Kunst des Glockenschlags

Kirche in Dernau feiert 40-jähriges Dingeljubiläum

Walter Trarbach im Glockenstuhl der Dernauer Pfarrkirche beim Dingeln.

Walter Trarbach im Glockenstuhl der Dernauer Pfarrkirche beim Dingeln.

DERNAU. Hohe Ehrung für den Dernauer Dingelmeister Walter Trarbach und seinen Sohn Peter. Die Kunst des Dingelns ist es, per Hand die Glocken zu schlagen.

Dernau ist ein Ort voller Brauchtum und Traditionen – und das schon seit vielen Jahrhunderten. Eine dieser Traditionen ist das Dingeln. Das Dingeln, Beiern oder auch Dengeln genannt, ist das Anschlagen unbewegt hängender Glocken nach einem lokal überlieferten Rhythmus. Seit 1979 übt Walter Trarbach diese Gepflogenheit aus.

An Fest- und Feiertagen wie zum Beispiel an Fronleichnam, an den Hochfesten Ostern und Weihnachten oder auf Wunsch von Brautpaaren und Ehejubilaren, klettert Trarbach in den Glockenstuhl der Pfarrkirche. Oft wird er dabei von seinem Sohn Peter begleitet, so dass die Tradition weiterhin gesichert ist.

„Bevor es mit dem Dingeln so richtig losgehen kann, wird zunächst das elektronische Läutewerk der Glocken abgestellt. Eine weitere Vorarbeit liegt darin, dass die Glocken mit Spannschlössern festgesetzt werden. Die Klöppel der Glocken werden auf wenige Zentimeter an den Glockenrand herangezogen. Ein Seil führt zur linken Hand, ein weiteres zur rechten und das Seil der dritten Glocke zu meinem Fußpedal“, so Trarbach.

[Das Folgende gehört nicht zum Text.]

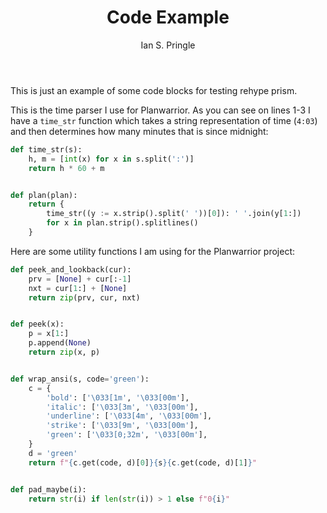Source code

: :PROPERTIES:
:AUTHOR: Ian S. Pringle
:CREATED: <2022-07-28 Thu>
:MODIFIED: <2022-08-04 Thu>
:TYPE: blog
:END:
#+title: Code Example

This is just an example of some code blocks for testing rehype prism.

This is the time parser I use for Planwarrior. As you can see on lines 1-3 I have a ~time_str~ function which takes a string representation of time (~4:03~) and then determines how many minutes that is since midnight:
#+BEGIN_SRC python
def time_str(s):
    h, m = [int(x) for x in s.split(':')]
    return h * 60 + m


def plan(plan):
    return {
        time_str((y := x.strip().split(' '))[0]): ' '.join(y[1:])
        for x in plan.strip().splitlines()
    }
#+END_SRC

Here are some utility functions I am using for the Planwarrior project:
#+BEGIN_SRC python
def peek_and_lookback(cur):
    prv = [None] + cur[:-1]
    nxt = cur[1:] + [None]
    return zip(prv, cur, nxt)


def peek(x):
    p = x[1:]
    p.append(None)
    return zip(x, p)


def wrap_ansi(s, code='green'):
    c = {
        'bold': ['\033[1m', '\033[00m'],
        'italic': ['\033[3m', '\033[00m'],
        'underline': ['\033[4m', '\033[00m'],
        'strike': ['\033[9m', '\033[00m'],
        'green': ['\033[0;32m', '\033[00m'],
    }
    d = 'green'
    return f"{c.get(code, d)[0]}{s}{c.get(code, d)[1]}"


def pad_maybe(i):
    return str(i) if len(str(i)) > 1 else f"0{i}"
#+END_SRC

Das Dingeln erfolgt jetzt mit den an den Glocken befestigten Seilen, die mit den Händen und dem Fuß gezogen und in einem rhythmischen Stakkato angeschlagen werden. Um den Klangrhythmus einzuhalten, wird von den Dingelmeistern unter anderem folgendes Gedicht in Gedanken aufgesagt: „Ding-Dinge-Dang. Ming Frau oss krank. Wat fehlt ihr dann? E Schöppsche Wing. Dat kann net senn!“ So tönt das Dingeln mit markanten Tönen durch den Ort und in Dernau kommt wahre Festtagsstimmung auf.

40-jähriges Dingeljubiläum

Jetzt wurde das 40-jährige Dingeljubiläum gefeiert. Pastor Axel Spiller dankte in der Messe für das Engagement der Trarbachs und erwähnte, dass die Melodie einem auch im Laufe des Tages noch im Ohr blieb und man sie vor sich hersumme. Am Tag des Jubiläums kletterten allerdings Thomas Ley und Christian Justus Sebastian in den Glockenstuhl, um den Jubilaren zu gratulieren. Sie sind seit 2018 bei den Trarbachs in der Ausbildung zum Dingelmeister.

Danach überreichte Ley als Vorsitzender des Pfarrverwaltungsrates im Namen der Pfarrgemeinde ein Weinpräsent, verbunden mit der Hoffnung, dass Walter und Peter Trarbach noch viele Jahre fürs Dingeln verantwortlich bleiben. Vorgänger von Walter Trarbach als bekannte Dingelmeister waren: Cornelius Heimermann (1850-1897), Josef Pätz (1897-1930), Peter Winnen (1930-1950) und Felix Ley (1950-1954). Nach einer 25-jährigen Pause belebte Trarbach die Tradition ab 1979 neu.